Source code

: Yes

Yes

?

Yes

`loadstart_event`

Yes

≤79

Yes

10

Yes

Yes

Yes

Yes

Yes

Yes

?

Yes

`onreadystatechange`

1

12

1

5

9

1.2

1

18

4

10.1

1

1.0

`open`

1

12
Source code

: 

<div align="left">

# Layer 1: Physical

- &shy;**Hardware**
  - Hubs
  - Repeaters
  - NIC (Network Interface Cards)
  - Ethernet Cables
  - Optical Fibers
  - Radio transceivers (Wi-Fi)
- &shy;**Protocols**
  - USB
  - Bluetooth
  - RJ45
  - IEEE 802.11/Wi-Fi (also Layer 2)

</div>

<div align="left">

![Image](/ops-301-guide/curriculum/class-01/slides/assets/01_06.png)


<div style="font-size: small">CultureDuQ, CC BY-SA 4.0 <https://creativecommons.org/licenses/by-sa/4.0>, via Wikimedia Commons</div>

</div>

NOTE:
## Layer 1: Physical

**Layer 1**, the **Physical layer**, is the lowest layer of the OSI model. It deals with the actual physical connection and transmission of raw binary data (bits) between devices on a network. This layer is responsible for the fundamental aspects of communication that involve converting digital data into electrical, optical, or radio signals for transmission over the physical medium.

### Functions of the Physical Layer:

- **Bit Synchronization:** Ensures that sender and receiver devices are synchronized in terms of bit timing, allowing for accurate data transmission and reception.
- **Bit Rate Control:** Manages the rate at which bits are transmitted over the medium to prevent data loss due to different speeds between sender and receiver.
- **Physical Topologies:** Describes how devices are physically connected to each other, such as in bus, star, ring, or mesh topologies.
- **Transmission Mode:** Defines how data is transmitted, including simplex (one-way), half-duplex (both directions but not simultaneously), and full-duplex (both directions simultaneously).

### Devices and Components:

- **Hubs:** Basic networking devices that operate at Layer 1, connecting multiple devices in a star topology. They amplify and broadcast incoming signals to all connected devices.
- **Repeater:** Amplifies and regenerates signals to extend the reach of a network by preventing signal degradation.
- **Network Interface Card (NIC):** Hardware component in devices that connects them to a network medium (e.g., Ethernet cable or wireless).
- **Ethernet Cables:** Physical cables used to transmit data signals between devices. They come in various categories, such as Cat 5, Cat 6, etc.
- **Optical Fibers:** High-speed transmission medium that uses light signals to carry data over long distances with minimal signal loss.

Work task: Each entry must be set down exactly as it appears.

Output for this task:
Source code

: Yes

Yes

?

Yes

`loadstart_event`

Yes

≤79

Yes

10

Yes

Yes

Yes

Yes

Yes

Yes

?

Yes

`onreadystatechange`

1

12

1

5

9

1.2

1

18

4

10.1

1

1.0

`open`

1

12
Source code

: 

<div align="left">

# Layer 1: Physical

- &shy;**Hardware**
  - Hubs
  - Repeaters
  - NIC (Network Interface Cards)
  - Ethernet Cables
  - Optical Fibers
  - Radio transceivers (Wi-Fi)
- &shy;**Protocols**
  - USB
  - Bluetooth
  - RJ45
  - IEEE 802.11/Wi-Fi (also Layer 2)

</div>

<div align="left">

![Image](/ops-301-guide/curriculum/class-01/slides/assets/01_06.png)


<div style="font-size: small">CultureDuQ, CC BY-SA 4.0 <https://creativecommons.org/licenses/by-sa/4.0>, via Wikimedia Commons</div>

</div>

NOTE:
## Layer 1: Physical

**Layer 1**, the **Physical layer**, is the lowest layer of the OSI model. It deals with the actual physical connection and transmission of raw binary data (bits) between devices on a network. This layer is responsible for the fundamental aspects of communication that involve converting digital data into electrical, optical, or radio signals for transmission over the physical medium.

### Functions of the Physical Layer:

- **Bit Synchronization:** Ensures that sender and receiver devices are synchronized in terms of bit timing, allowing for accurate data transmission and reception.
- **Bit Rate Control:** Manages the rate at which bits are transmitted over the medium to prevent data loss due to different speeds between sender and receiver.
- **Physical Topologies:** Describes how devices are physically connected to each other, such as in bus, star, ring, or mesh topologies.
- **Transmission Mode:** Defines how data is transmitted, including simplex (one-way), half-duplex (both directions but not simultaneously), and full-duplex (both directions simultaneously).

### Devices and Components:

- **Hubs:** Basic networking devices that operate at Layer 1, connecting multiple devices in a star topology. They amplify and broadcast incoming signals to all connected devices.
- **Repeater:** Amplifies and regenerates signals to extend the reach of a network by preventing signal degradation.
- **Network Interface Card (NIC):** Hardware component in devices that connects them to a network medium (e.g., Ethernet cable or wireless).
- **Ethernet Cables:** Physical cables used to transmit data signals between devices. They come in various categories, such as Cat 5, Cat 6, etc.
- **Optical Fibers:** High-speed transmission medium that uses light signals to carry data over long distances with minimal signal loss.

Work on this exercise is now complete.